One of the highlights of a walk round the reserve trails at the moment is the sight of little red-and-black 'bombers' zipping from flower to flower. They love the ragwort, thistles and teasels, but what are they? Most are burnet moths, and we have three types here: six-spot, five-spot and narrow-bordered five-spot, but until they've settled on a flower, you can't tell them apart (well, I can't anyway). We should also be seeing cinnabar moths in the next couple of weeks, and if you look carefully on the yellow ragwort flowers, you might see their orange-and-black stripy caterpillars.
These are all day-flying moths, so you can see them alongside our butterflies, which at the moment include gatekeepers, small tortoiseshells and some very smart commas. Another day-flying moth to look out for are silver-Y moths, a migrant that has arrived from the continent. Their wings are straw-coloured, with a tiny silver 'Y' mark on each wing. Other insects worth looking out for include common darter, emperor dragonfly and southern hawker - hopefully we'll see these on our Dragonflies and Damselflies event on Saturday.
August is the month to see migrating waders, and we allow the water levels to drop on the lagoons so that there is plenty of food-rich mud for them as they stopover on their long journey from the Arctic to west Africa. One or two green sandpipers have been here most days for the last fortnight, a curlew sandpiper and ringed plover were seen yesterday (3rd), there are several whimbrels on the estuary which come onto the lagoon islands at high tide. Up to 14 dunlins and 10 black-tailed godwits have been seen this week, a turnstone was reported last Wednesday (29th), two greenshanks and a grey plover on 25th.
Other birds are starting to ship out, such as 20 swifts circling high above the reserve yesterday morning (3rd), and we have seen sand martins again this week after a couple of months' absence. Juvenile redstarts have been seen on several dates in the last couple of weeks, drawing attention to themselves with a flick of their orange tail, while a kingfisher has been seen a couple of times recently, hopefully returning for the autumn and winter as usual.
July can spring surprises, such as an Arctic tern and seven common scoters in the estuary on the morning of 25th as we were setting up for the reserve's 20th birthday party.

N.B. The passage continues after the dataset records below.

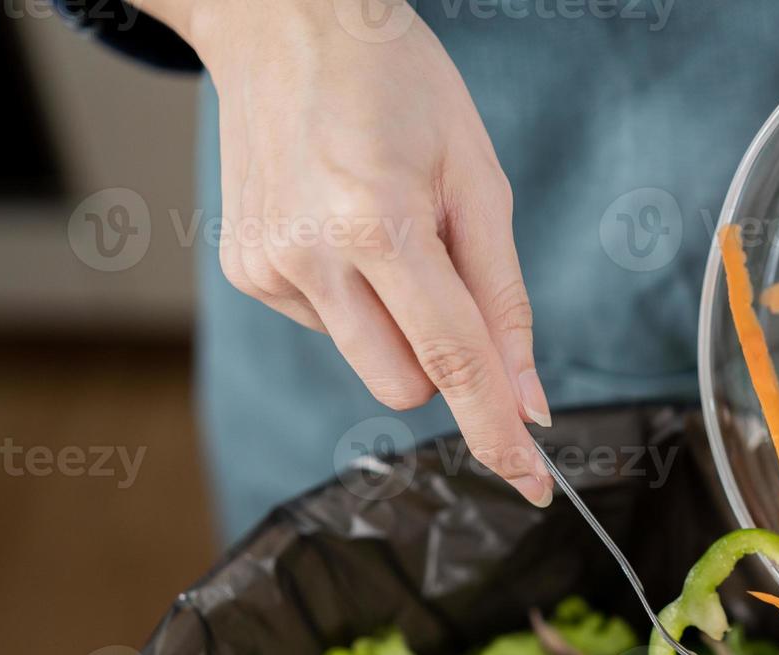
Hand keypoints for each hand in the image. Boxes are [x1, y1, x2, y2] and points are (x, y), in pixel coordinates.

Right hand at [139, 0, 553, 504]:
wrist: (283, 21)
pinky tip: (343, 228)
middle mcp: (311, 254)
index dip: (499, 432)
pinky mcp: (245, 271)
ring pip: (369, 366)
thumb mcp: (478, 177)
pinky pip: (331, 329)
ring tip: (388, 234)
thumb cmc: (398, 85)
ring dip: (401, 329)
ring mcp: (268, 267)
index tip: (533, 484)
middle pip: (407, 385)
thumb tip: (529, 400)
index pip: (455, 361)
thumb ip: (504, 299)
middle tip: (449, 273)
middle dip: (447, 358)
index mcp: (377, 220)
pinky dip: (356, 300)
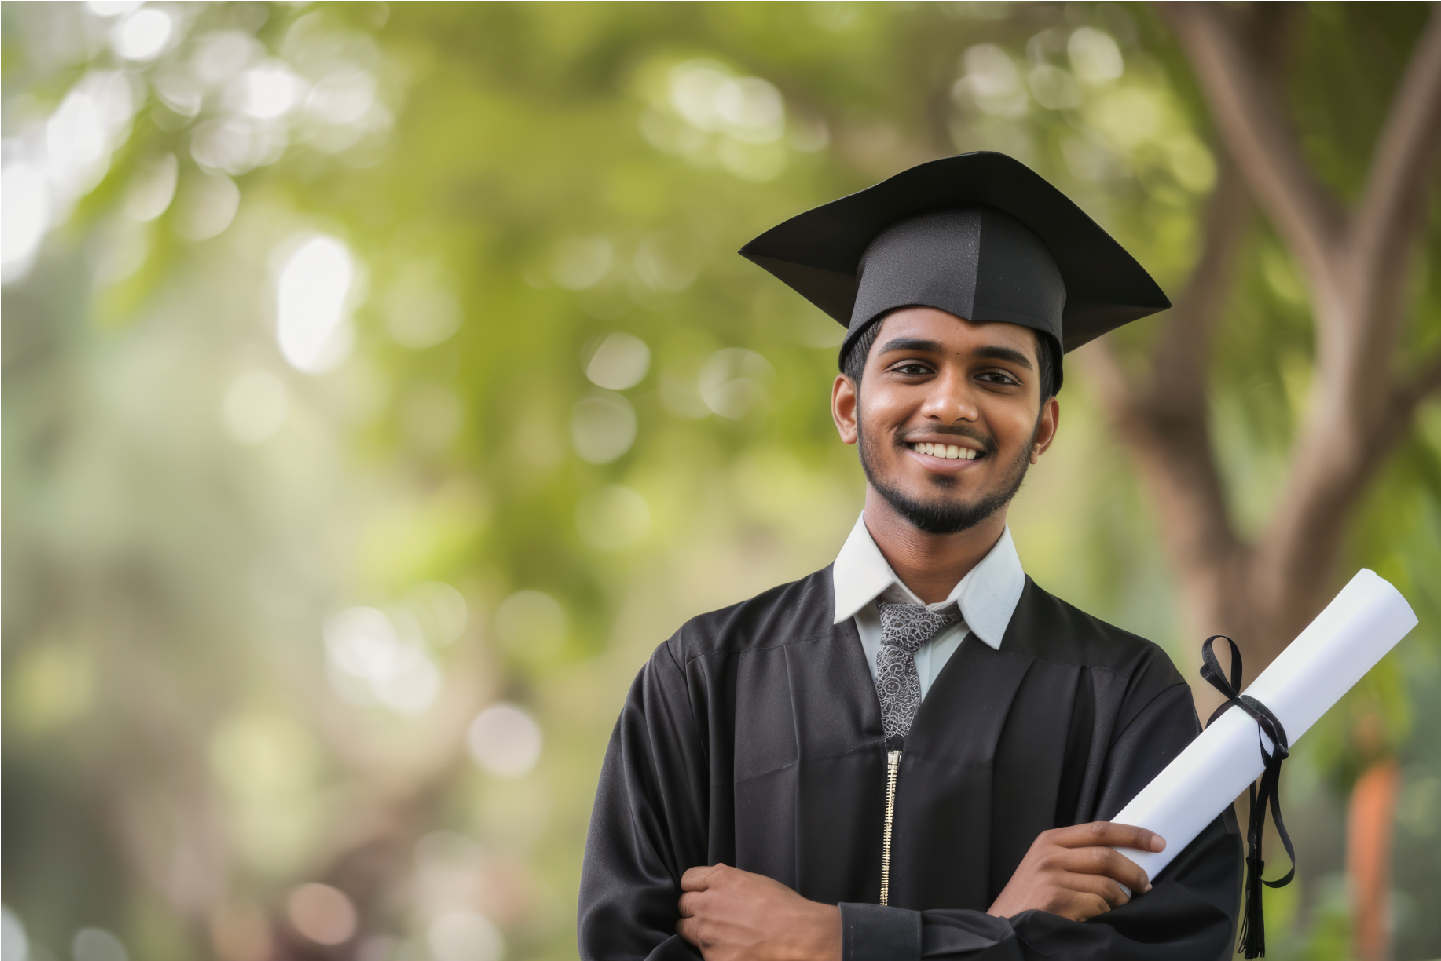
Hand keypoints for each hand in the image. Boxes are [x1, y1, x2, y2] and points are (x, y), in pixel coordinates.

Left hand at [677, 864, 840, 960]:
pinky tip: (733, 950)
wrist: (797, 935)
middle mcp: (707, 903)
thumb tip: (717, 889)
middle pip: (683, 906)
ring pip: (687, 931)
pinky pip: (704, 953)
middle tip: (711, 917)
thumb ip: (727, 883)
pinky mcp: (713, 957)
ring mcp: (707, 932)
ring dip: (700, 932)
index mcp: (719, 879)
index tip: (701, 894)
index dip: (695, 888)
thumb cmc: (784, 907)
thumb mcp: (754, 881)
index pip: (687, 879)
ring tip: (722, 936)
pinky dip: (715, 952)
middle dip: (694, 910)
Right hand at [987, 821, 1164, 921]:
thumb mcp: (1045, 867)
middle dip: (1134, 873)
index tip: (1158, 842)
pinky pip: (1098, 905)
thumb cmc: (1029, 900)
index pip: (1100, 829)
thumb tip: (1120, 858)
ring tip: (1117, 908)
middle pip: (1107, 856)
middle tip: (1145, 886)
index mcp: (1050, 840)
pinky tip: (1096, 918)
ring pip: (1106, 884)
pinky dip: (1105, 914)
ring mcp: (1051, 876)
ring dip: (1120, 900)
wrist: (1003, 926)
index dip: (1133, 834)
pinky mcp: (1055, 899)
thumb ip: (1074, 856)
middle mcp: (1049, 854)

One early visitor saw an otter on the reserve yesterday morning (3rd) and we've spotted them on our trailcam too, while stoats and weasels have also been seen most days, though no particular place is reliable for them.
Small birds are hard to find at the moment, as they are hiding in the bushes, moulting their feathers after a busy season feeding young. A few warblers still have second broods in their nests, but in a few weeks they'll be more obvious, feeding up on insects and the rapidly-ripening blackberries before starting their journeys to Africa. It's a great time of the year to visit, as you never know what you're going to find.